Wie die obere Tabelle zeigt, und das ist ein allgemein zu beobachtendes Phänomen, ist, wie beim Beta, auch diese Beste-Aller-Welten-Konstellation bei aktiv verwalteten Fonds generell selten, was dazu führt, dass sie beim Durchschnitt der großen Zahlen (Fonds) nicht vorkommt. Mit anderen Worten: Aktiv verwaltete Fonds gewinnen in Aufwärtsphasen relativ zum Index weniger, als sie spiegelbildlich in Abwärtsphasen relativ zu Index verlieren. Besonders schwach fällt das Ergebnis aus bei den Standardwerte-Aktienkategorien „USA Blend“, „Global Growth“, „Großbritannien“ und „Global“.
FAZIT
Betrachtet man die beiden verwandten Kennziffern, die die Marktsensitivität von Fonds messen, dann fällt es schwer, der These der Fondsverantwortlichen von der generellen Überlegenheit aktiv verwalteter Fonds in Abwärtsmärkten zu folgen. Natürlich bedeutet das nicht, dass einzelne Fonds in Abwärtsmärkten ein günstiges Performance-Verhalten an den Tag legen. Aber wenn es um große Gruppen geht, gilt das unerbittliche Gesetz der großen Zahlen. Aktiv verwaltete Fonds habe en Gros ein ungünstiges Rendite-Risiko-Profil.
Der wichtigste Grund dürfte in den Gebühren liegen, die Sie in der Spalte „Kosten“ in der oberen Tabelle finden. Aktiv verwaltete Aktienfonds sind nun einmal teuer. Global anlegende Schwellenländerfonds bringen es auf laufende Gebühren von durchschnittlich 1,7 Prozent pro Jahr, ebenso wie europäische Standardwertefonds. Global anlegende Wachstumsfonds und Global anlegende Blend-Fonds sind ebenfalls recht teuer. Zusätzlich zu den Produktkosten fallen noch Handelsgebühren an, die bei aktiven Fonds naturgemäß deutlich höher sind als bei Indexfonds.
Anleger sollten also eine gesunde Portion Skepsis mitbringen, wenn es um pauschale Aussagen zum Performance-Verhalten von großen Fondsgruppen geht. Die Verantwortlichen in der Fondsindustrie sollten sich besser nur über das Verhalten ihrer Fonds äußern und nicht zu aktiv verwalteten Fonds per se, die in Summe sichere Verlierer sind.

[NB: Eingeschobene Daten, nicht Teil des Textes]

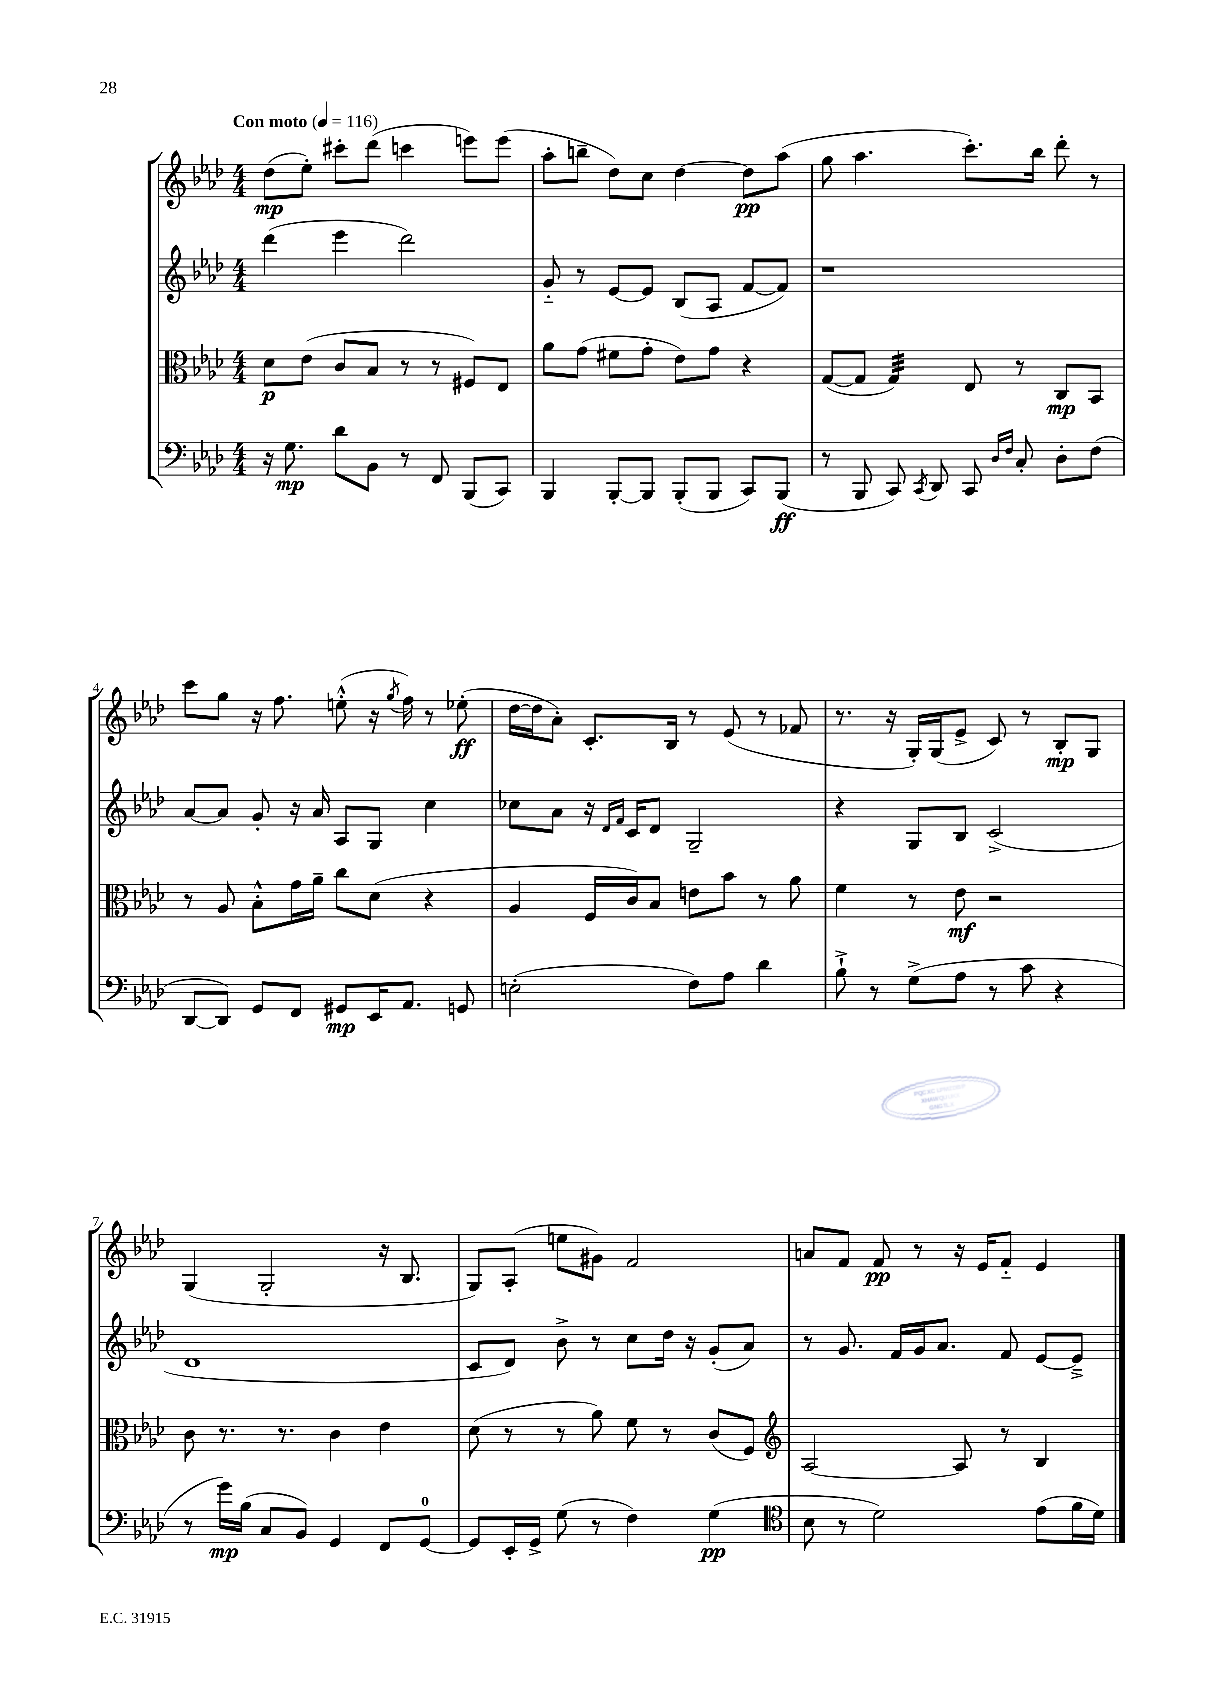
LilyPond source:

<<
\new StaffGroup <<
\new Staff = "s0" {
    \clef treble \key aes \major \numericTimeSignature \time 4/4 \tempo "Con moto" 4 = 116
    \autoBeamOff des''8[\mp( ees''8]-.) cis'''8[-. des'''8]( c'''4 e'''8[) e'''8]( |
    aes''8[-. b''8]-- des''8[) c''8] des''4~ des''8[\pp aes''8]( |
    g''8 aes''4. c'''8.[-.) bes''16] des'''8-. r8 |
    c'''8[ g''8] r16 f''8. e''8-.-^( r16 \acciaccatura { g''8 } f''16) r8 ees''8-.\ff( |
    des''16[~ des''16 aes'8]-.) c'8.[-. bes16] r8 ees'8( r8 fes'8 |
    r8. r16 g16[-.) g16( ees'8]-> c'8) r8 bes8[-.\mp g8] |
    g4( g2-. r16 bes8. |
    g8[) aes8]-.( e''8[ gis'8]) f'2 |
    a'8[ f'8] f'8\pp r8 r16 ees'16[ f'8]-_ ees'4 \bar "|." |
}
\new Staff = "s1" {
    \clef treble \key aes \major \numericTimeSignature \time 4/4
    \autoBeamOff des'''4( ees'''4 des'''2) |
    g'8-_ r8 ees'8[~ ees'8] bes8[( aes8] f'8[~ f'8]) |
    r1 |
    aes'8[~ aes'8] g'8-. r16 aes'16 aes8[ g8] c''4 |
    ces''8[ aes'8] r16 \grace { des'16[ f'16] } c'16[ des'8] g2-- |
    r4 g8[ bes8] c'2->( |
    des'1 |
    c'8[ des'8]) bes'8-> r8 c''8[ des''16] r16 g'8[-.( aes'8]) |
    r8 g'8. f'16[ g'16 aes'8.] f'8 ees'8[~ ees'8]---> \bar "|." |
}
\new Staff = "s2" {
    \clef alto \key aes \major \numericTimeSignature \time 4/4
    \autoBeamOff des'8[\p ees'8]( c'8[ bes8] r8 r8 fis8[) ees8] |
    aes'8[ g'8]( fis'8[ g'8]-. ees'8[) g'8] r4 |
    g8[~( g8] g4:32) ees8 r8 c8[\mp bes,8] |
    r8 aes8 bes8[-.-^ g'16 aes'16]-- c''8[ des'8]( r4 |
    aes4 f16[ c'16) bes8] e'8[ bes'8] r8 aes'8 |
    f'4 r8 ees'8\mf r2 |
    c'8 r8. r8. c'4 ees'4 |
    des'8( r8 r8 aes'8) f'8 r8 c'8[( f8]) |
    \clef treble aes2~ aes8 r8 bes4 \bar "|." |
}
\new Staff = "s3" {
    \clef bass \key aes \major \numericTimeSignature \time 4/4
    \autoBeamOff r16 g8.\mp des'8[ bes,8] r8 f,8 bes,,8[( c,8]) |
    bes,,4 bes,,8[~-. bes,,8] bes,,8[-.( bes,,8] c,8[) bes,,8]\ff( |
    r8 bes,,8 c,8) \acciaccatura { c,8 } des,8 c,8 \grace { des16[ f16] } c8-. des8[-. f8]( |
    des,8[~ des,8]) g,8[ f,8] gis,8[\mp ees,16 aes,8.] g,8 |
    e2-.( f8[) aes8] des'4 |
    bes8-!-> r8 g8[->( aes8] r8 c'8 r4 |
    r8 g'16[\mp) bes16]( c8[ bes,8]) g,4 f,8[ g,8]-0~ |
    g,8[ ees,16-. g,16]-> g8( r8 f4) g4\pp( |
    \clef tenor bes8 r8 des'2) ees'8[( f'16 des'16]) \bar "|." |
}
>>
>>
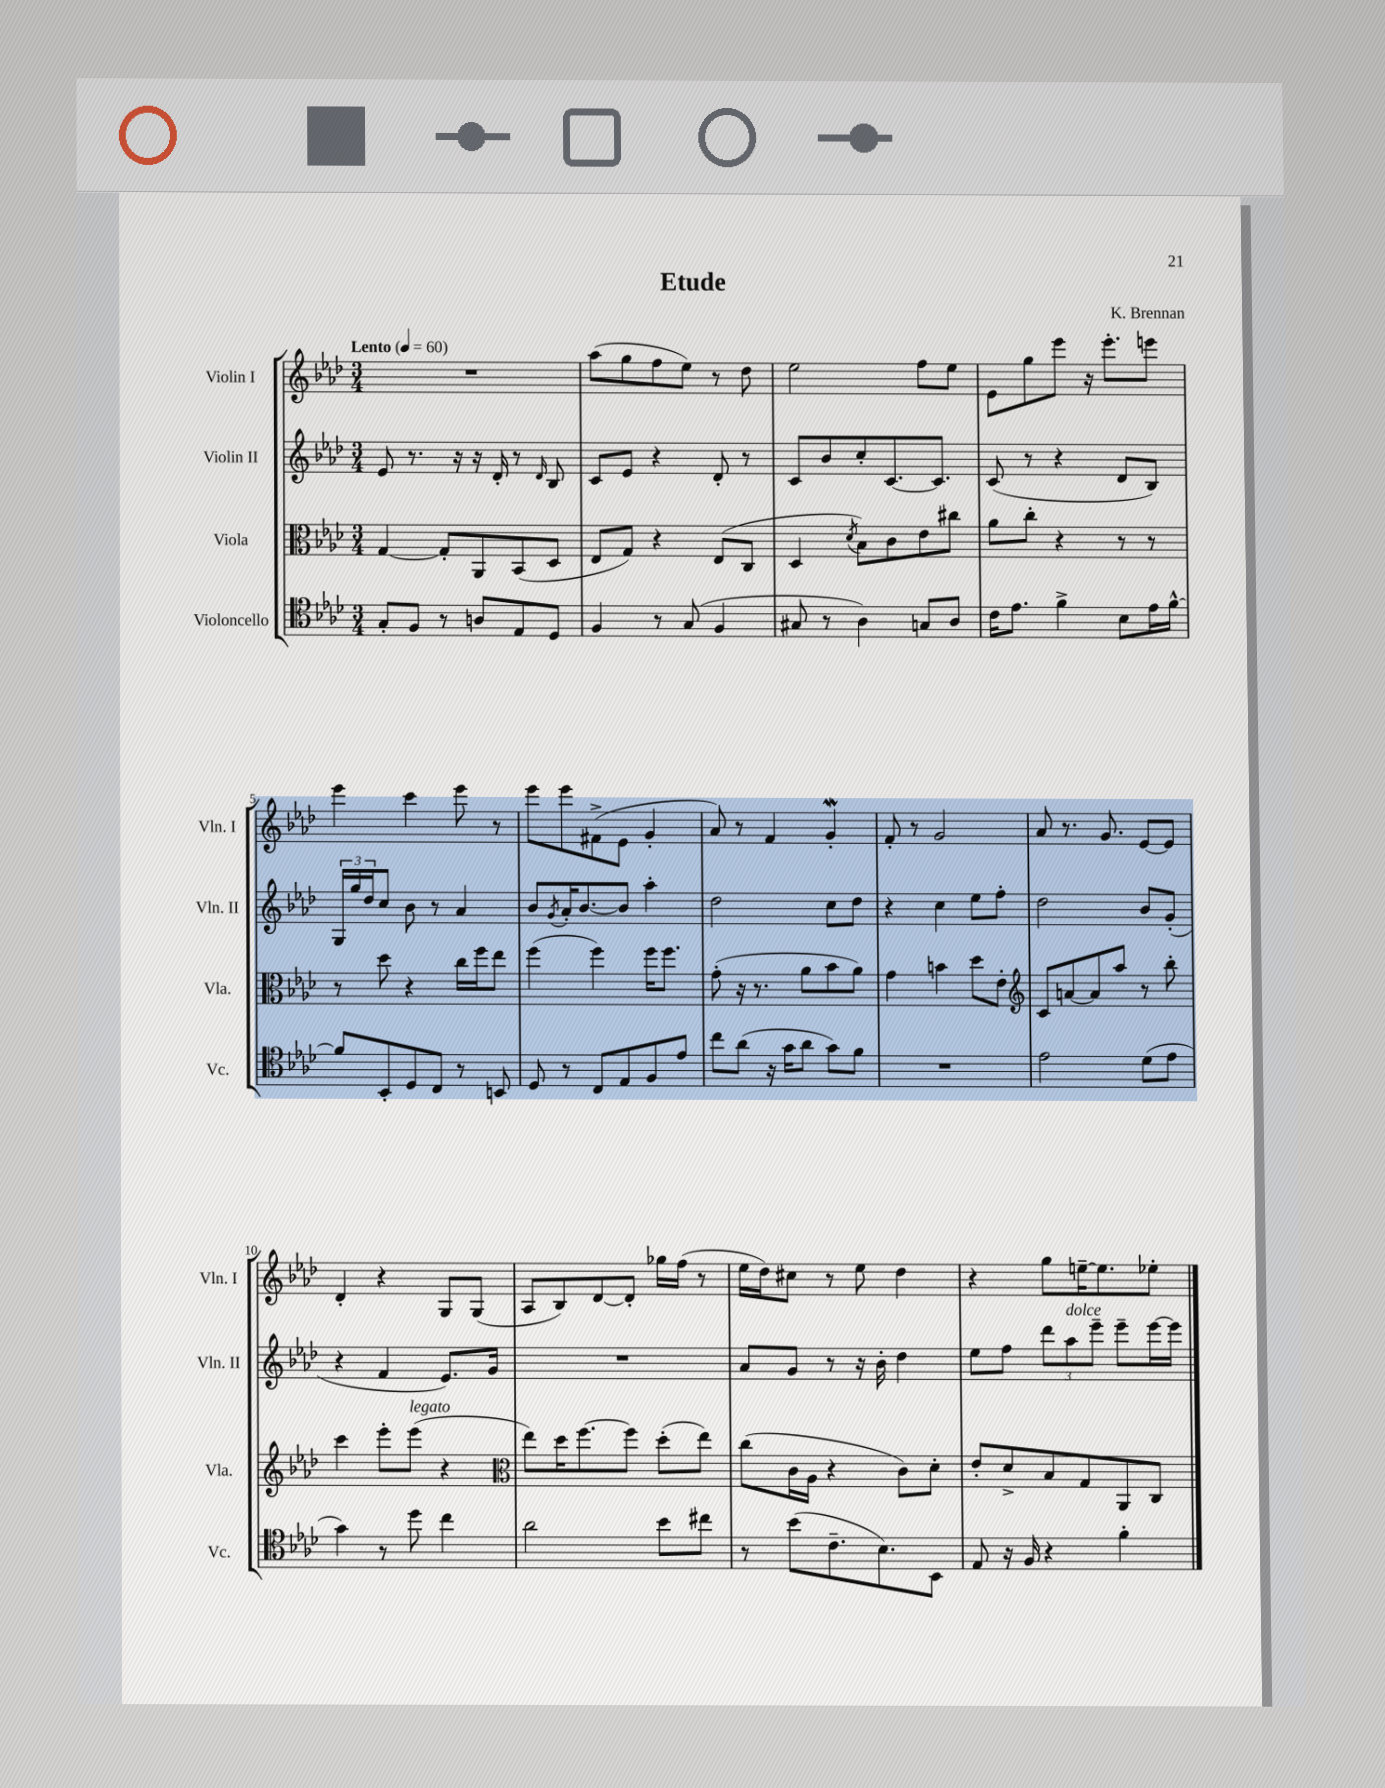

Die in diesem Artikel enthaltenen Informationen dienen ausschließlich zu Bildungs- und Informationszwecken. Sie sind weder als Aufforderung noch als Anreiz zum Kauf oder Verkauf eines Wertpapiers oder Finanzinstruments zu verstehen. Die in diesem Artikel enthaltenen Informationen sollten nicht als alleinige Quelle für Anlageentscheidungen verwendet werden.